Osteocytes sense extracellular mechanical stimuli and transduce them into biochemical signals to regulate bone remodeling. The function is also evidenced in orthodontic tooth movement. But the underlying mechanisms haven't been clarified. Autophagy is an evolutionarily conserved cellular catabolic process which affects cellular secretory capabilities. We hypothesized that mechanical force activated osteocyte autophagy through TFE3-related signaling and further promoted osteocyte-mediated osteoclastogenesis. In the present study, we demonstrated that osteocyte autophagy was activated under mechanical compressive force using murine orthodontic tooth movement model since the number of LC3B-positive osteocytes increased by 3-fold in the compression side. In addition, both in vitro mechanical compression and chemical autophagy agonist increased the secretion of RANKL in osteocytes by 3-fold and 4-fold respectively, which is a crucial cytokine for osteoclastogenesis. Lastly, conditioned medium collected from compressed osteocytes promoted the development of osteoclasts. These results suggest that osteocytes could promote osteoclastogenesis via autophagy-mediated RANKL secretion under mechanical compressive force. Our research might provide evidence for exploring methods to accelerate tooth movement in clinic.

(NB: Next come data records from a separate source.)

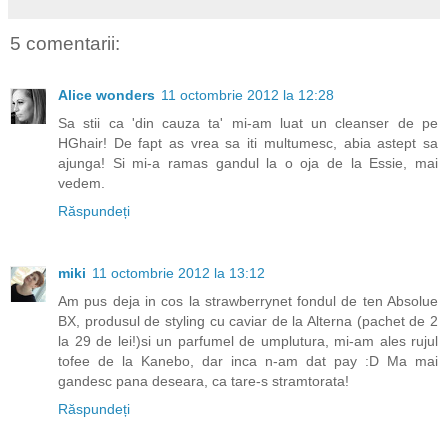
5 comentarii:
Alice wonders
11 octombrie 2012 la 12:28
Sa stii ca 'din cauza ta' mi-am luat un cleanser de pe
HGhair! De fapt as vrea sa iti multumesc, abia astept sa
ajunga! Si mi-a ramas gandul la o oja de la Essie, mai
vedem.
Răspundeți
miki
11 octombrie 2012 la 13:12
Am pus deja in cos la strawberrynet fondul de ten Absolue
BX, produsul de styling cu caviar de la Alterna (pachet de 2
la 29 de lei!)si un parfumel de umplutura, mi-am ales rujul
tofee de la Kanebo, dar inca n-am dat pay :D Ma mai
gandesc pana deseara, ca tare-s stramtorata!
Răspundeți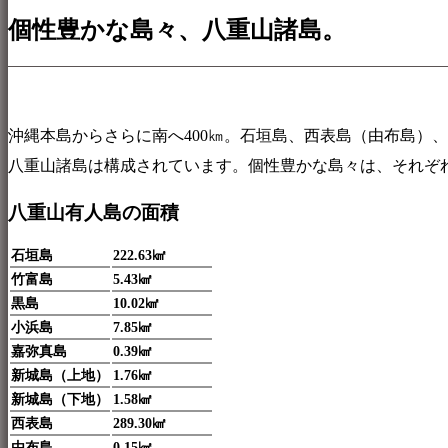
個性豊かな島々、八重山諸島。
沖縄本島からさらに南へ400㎞。石垣島、西表島（由布島）
八重山諸島は構成されています。個性豊かな島々は、それぞ
八重山有人島の面積
石垣島
222.63㎢
竹富島
5.43㎢
黒島
10.02㎢
小浜島
7.85㎢
嘉弥真島
0.39㎢
新城島（上地）
1.76㎢
新城島（下地）
1.58㎢
西表島
289.30㎢
由布島
0.15㎢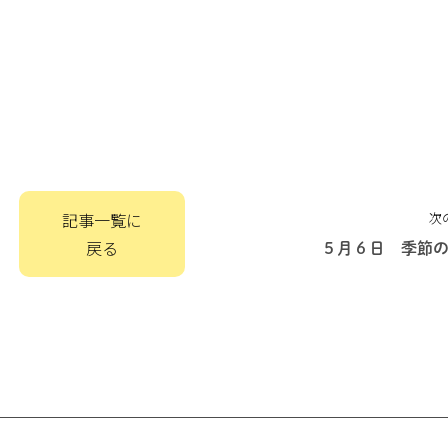
記事一覧に
次
戻る
５月６日 季節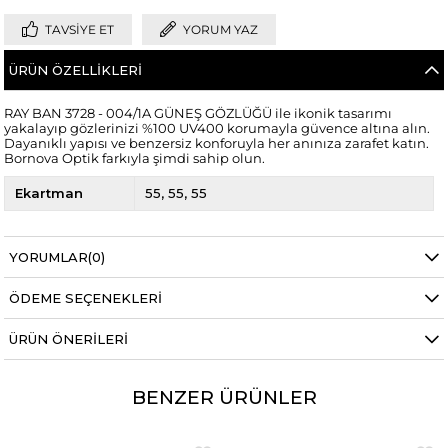
TAVSIYE ET
YORUM YAZ
ÜRÜN ÖZELLIKLERI
RAY BAN 3728 - 004/1A GÜNEŞ GÖZLÜĞÜ ile ikonik tasarımı
yakalayıp gözlerinizi %100 UV400 korumayla güvence altına alın.
Dayanıklı yapısı ve benzersiz konforuyla her anınıza zarafet katın.
Bornova Optik farkıyla şimdi sahip olun.
Ekartman
55
55
55
YORUMLAR
(0)
ÖDEME SEÇENEKLERI
ÜRÜN ÖNERILERI
BENZER ÜRÜNLER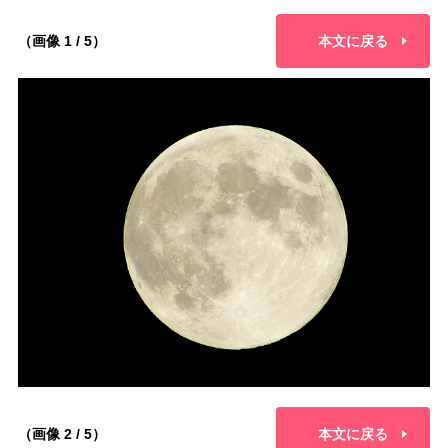
（画像 1 / 5）
本文に戻る
（画像 2 / 5）
本文に戻る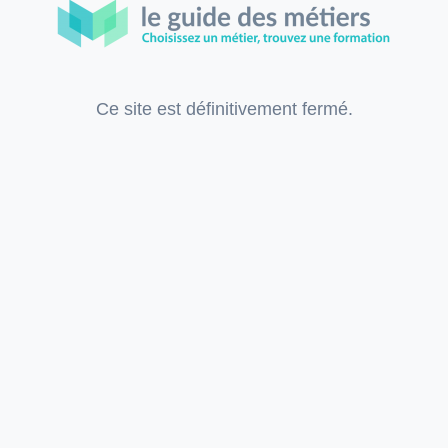
Ce site est définitivement fermé.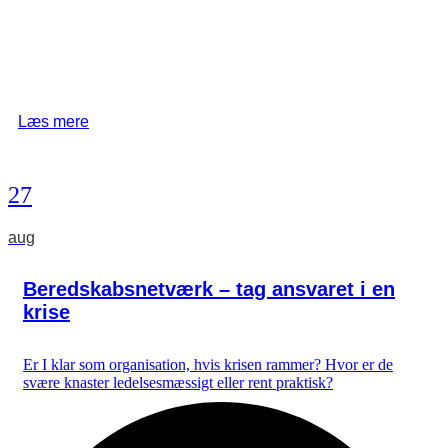
Læs mere
27
aug
Beredskabsnetværk – tag ansvaret i en
krise
Er I klar som organisation, hvis krisen rammer? Hvor er de
svære knaster ledelsesmæssigt eller rent praktisk?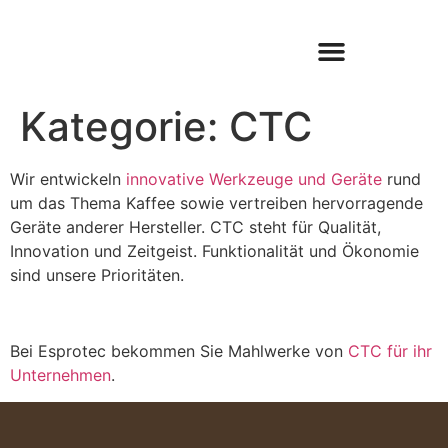
Kategorie:
CTC
Wir entwickeln
innovative Werkzeuge und Geräte
rund
um das Thema Kaffee sowie vertreiben hervorragende
Geräte anderer Hersteller. CTC steht für Qualität,
Innovation und Zeitgeist. Funktionalität und Ökonomie
sind unsere Prioritäten.
Bei Esprotec bekommen Sie Mahlwerke von
CTC für ihr
Unternehmen
.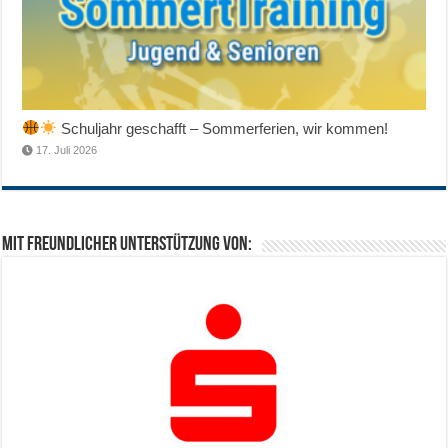
Schuljahr geschafft – Sommerferien, wir kommen!
17. Juli 2026
Mit freundlicher Unterstützung von: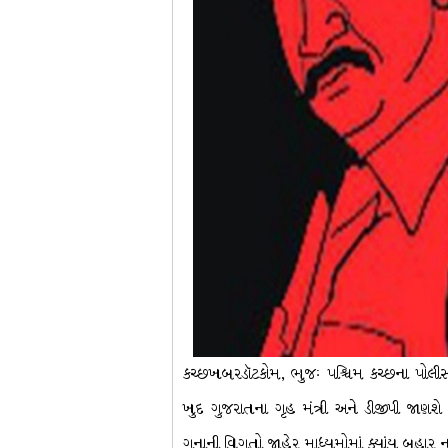
કચ્છખબરડૉટકોમ, ભુજઃ પશ્ચિમ કચ્છના પોલી
ખુદ ગુજરાતના ગૃહ મંત્રી અને ડીજીપી જાણશે
ગુનાની વિગતો જાહેર માધ્યમોમાં ક્યાંય બહાર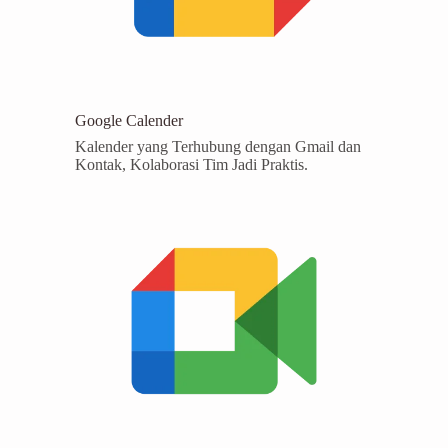
Google Calender
Kalender yang Terhubung dengan Gmail dan
Kontak, Kolaborasi Tim Jadi Praktis.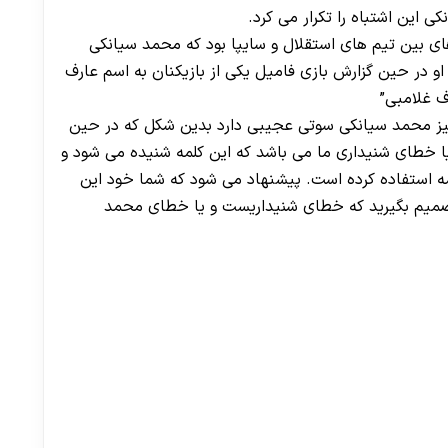
 این اشتباه را تکرار می کرد.
ی بین تیم های استقلال و سایپا بود که محمد سیانکی
و در حین گزارش بازی فامیل یکی از بازیکنان به اسم عارف
رف غلامبی”
ا نیز محمد سیانکی سوتی عجیبی دارد بدین شکل که در حین
یا خطای شنیداری ما می باشد که این کلمه شنیده می شود و
مه استفاده کرده است. پیشنهاد می شود که شما خود این
تصمیم بگیرید که خطای شنیداریست و یا خطای محمد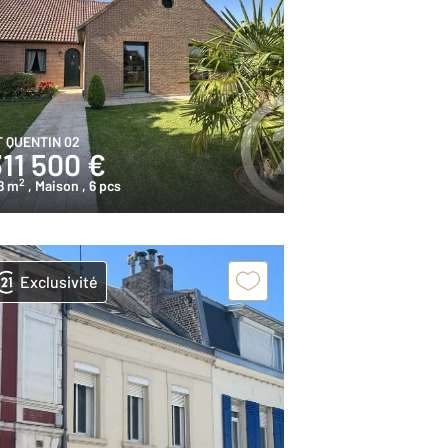
T QUENTIN 02
11 500 €
2
8 m
, Maison
, 6 pcs
Exclusivité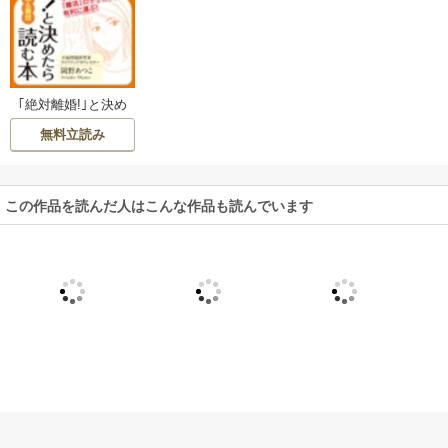
｢絶対離婚!｣と決め
たら読む本
無料立読み
この作品を読んだ人はこんな作品も読んでいます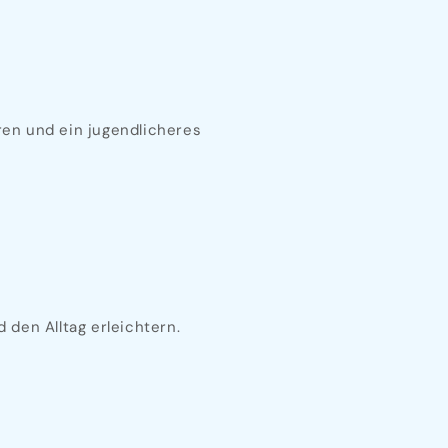
ren und ein jugendlicheres
 den Alltag erleichtern.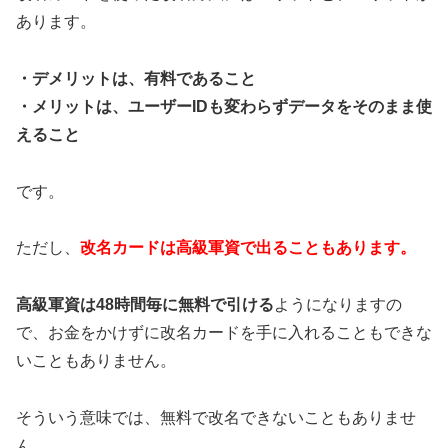
あります。
・デメリットは、有料であること
・メリットは、ユーザーIDも変わらずデータをそのまま使
えること
です。
ただし、
改名カードは高級軍資で出ることもあります。
高級軍資は48時間毎に無料で引ける
ようになりますの
で、お金をかけずに改名カードを手に入れることもできな
いこともありません。
そういう意味では、無料で改名できないこともありませ
ん。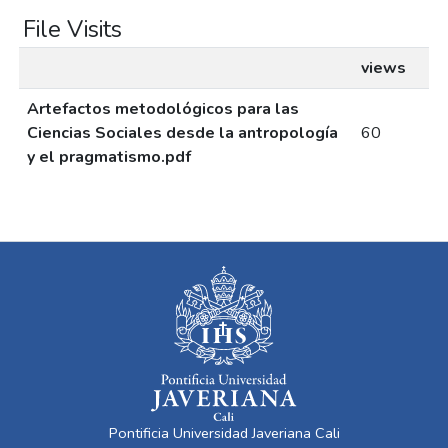
File Visits
views
Artefactos metodológicos para las
Ciencias Sociales desde la antropología
60
y el pragmatismo.pdf
Pontificia Universidad Javeriana Cali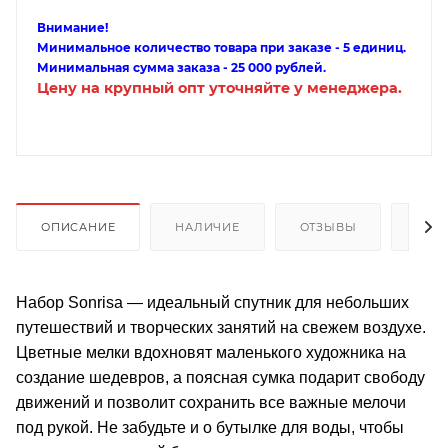
Внимание!
Минимальное количество товара при заказе - 5 единиц.
Минимальная сумма заказа - 25 000 рублей.
Цену на крупный опт уточняйте у менеджера.
ОПИСАНИЕ
НАЛИЧИЕ
ОТЗЫВЫ
КАК
Набор Sonrisa — идеальный спутник для небольших
путешествий и творческих занятий на свежем воздухе.
Цветные мелки вдохновят маленького художника на
создание шедевров, а поясная сумка подарит свободу
движений и позволит сохранить все важные мелочи
под рукой. Не забудьте и о бутылке для воды, чтобы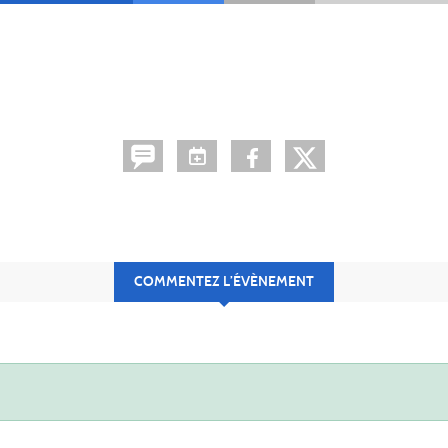
COMMENTEZ L’ÉVÈNEMENT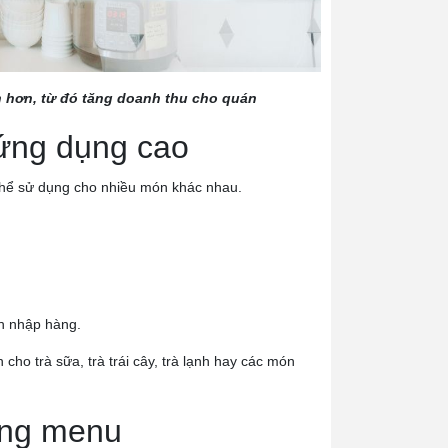
 hơn, từ đó tăng doanh thu cho quán
 ứng dụng cao
ó thể sử dụng cho nhiều món khác nhau.
nh nhập hàng.
ho trà sữa, trà trái cây, trà lạnh hay các món
dựng menu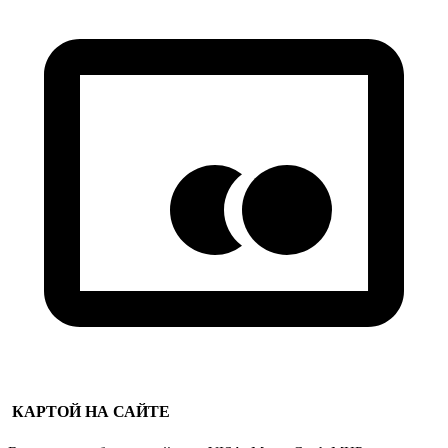
КАРТОЙ НА САЙТЕ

骨细胞感觉到细胞外的机械刺激，并将其转化为生化信号以调节骨骼重塑。正畸牙齿运动也证明了这一功能。但是尚未阐明其基本机制。自噬是影响细胞分泌能力的进化保守的细胞分解代谢过程。我们假设机械力通过TFE3相关信号激活骨细胞自噬，并进一步促进骨细胞介导的破骨细胞生成。在本研究中，我们证明了使用鼠正畸牙齿运动模型在机械压缩力下激活了骨细胞自噬，因为在压缩侧LC3B阳性骨细胞的数量增加了3倍。此外，体外机械压缩和化学自噬激动剂均能使破骨细胞中RANKL的分泌分别增加3倍和4倍，这是破骨细胞形成的关键细胞因子。最后，从压缩的骨细胞中收集的条件培养基促进了破骨细胞的发育。这些结果表明，骨细胞可以在机械压力下通过自噬介导的RANKL分泌促进破骨细胞的生成。我们的研究可能为探索加速临床牙齿移动的方法提供证据。这些结果表明，骨细胞可以在机械压力下通过自噬介导的RANKL分泌促进破骨细胞的生成。我们的研究可能为探索加速临床牙齿移动的方法提供证据。这些结果表明，骨细胞可以在机械压力下通过自噬介导的RANKL分泌促进破骨细胞的生成。我们的研究可能为探索加速临床牙齿移动的方法提供证据。